## Task prompt
In the data below, reproduce verbatim the span that begins with the line containing "IgG-GVs TGF-β−: median" and ends with the line containing "N-cad-GVs TGF-β+: median". Include both boundary lines and nothing outside them.

## Records provided
───

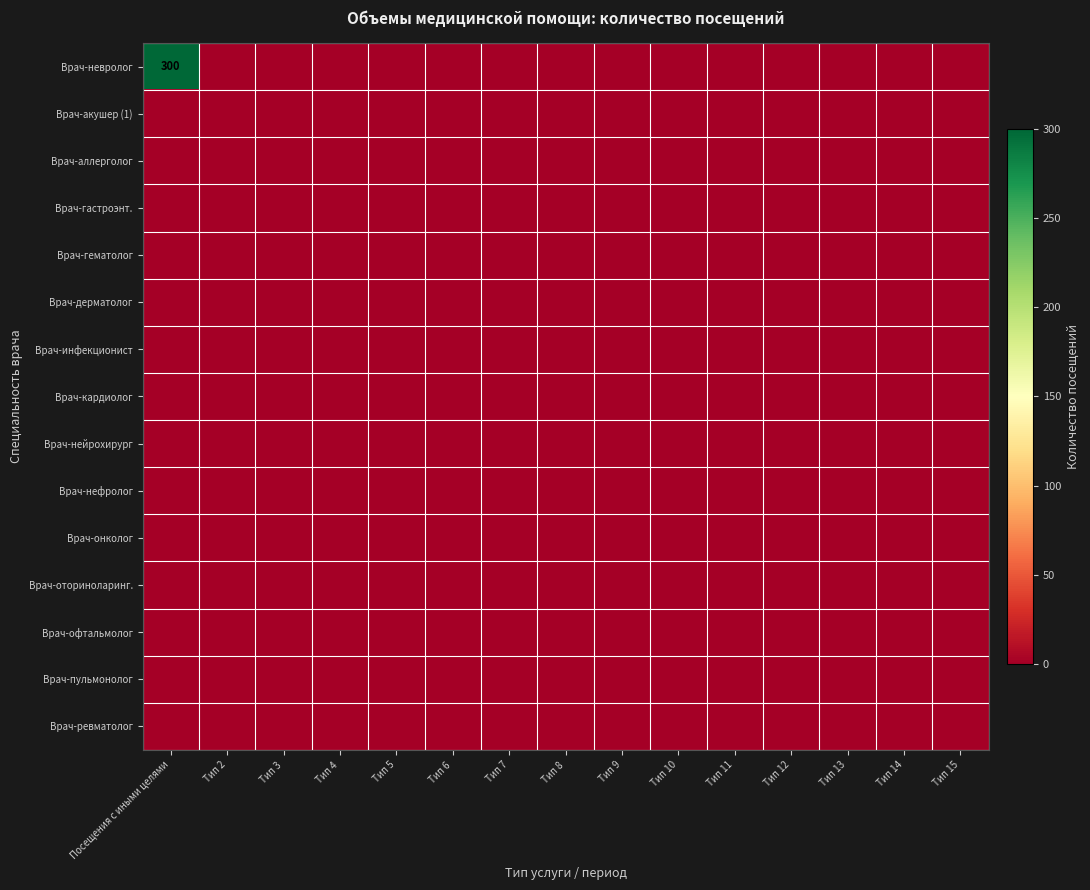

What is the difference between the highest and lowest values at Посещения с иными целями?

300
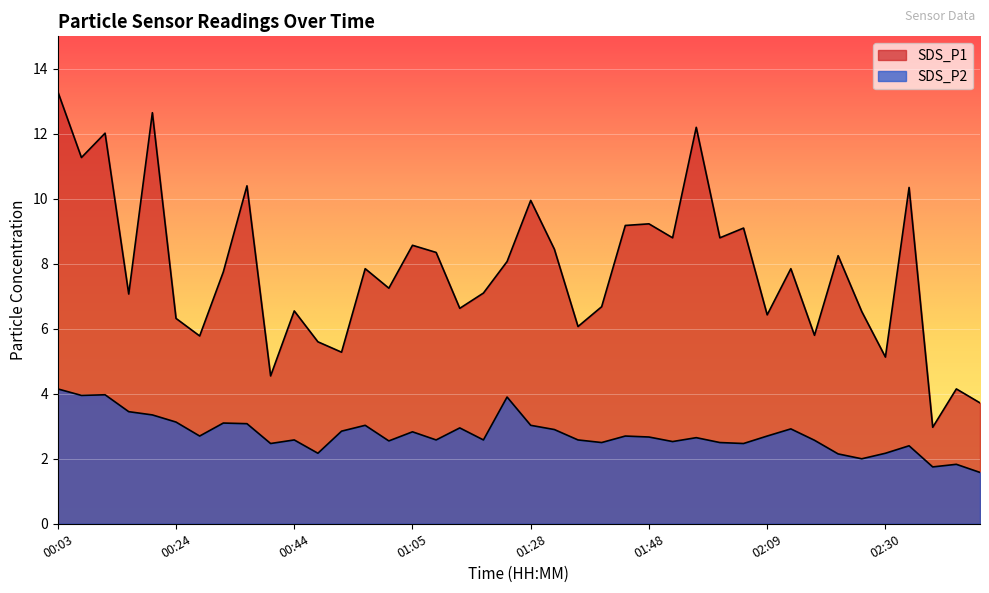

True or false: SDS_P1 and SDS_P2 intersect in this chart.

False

───

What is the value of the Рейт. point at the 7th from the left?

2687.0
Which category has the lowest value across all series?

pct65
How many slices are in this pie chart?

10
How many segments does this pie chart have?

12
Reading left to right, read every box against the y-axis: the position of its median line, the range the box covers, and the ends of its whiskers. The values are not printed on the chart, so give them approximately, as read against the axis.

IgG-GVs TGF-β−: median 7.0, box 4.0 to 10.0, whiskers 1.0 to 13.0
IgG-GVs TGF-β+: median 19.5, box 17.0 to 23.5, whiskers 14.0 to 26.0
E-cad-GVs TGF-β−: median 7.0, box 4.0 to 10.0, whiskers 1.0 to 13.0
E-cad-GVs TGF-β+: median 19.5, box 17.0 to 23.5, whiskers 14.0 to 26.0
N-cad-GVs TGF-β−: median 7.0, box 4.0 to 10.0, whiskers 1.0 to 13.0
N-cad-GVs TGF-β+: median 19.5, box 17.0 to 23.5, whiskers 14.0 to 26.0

───

## Written answer
IgG-GVs TGF-β−: median 7.0, box 4.0 to 10.0, whiskers 1.0 to 13.0
IgG-GVs TGF-β+: median 19.5, box 17.0 to 23.5, whiskers 14.0 to 26.0
E-cad-GVs TGF-β−: median 7.0, box 4.0 to 10.0, whiskers 1.0 to 13.0
E-cad-GVs TGF-β+: median 19.5, box 17.0 to 23.5, whiskers 14.0 to 26.0
N-cad-GVs TGF-β−: median 7.0, box 4.0 to 10.0, whiskers 1.0 to 13.0
N-cad-GVs TGF-β+: median 19.5, box 17.0 to 23.5, whiskers 14.0 to 26.0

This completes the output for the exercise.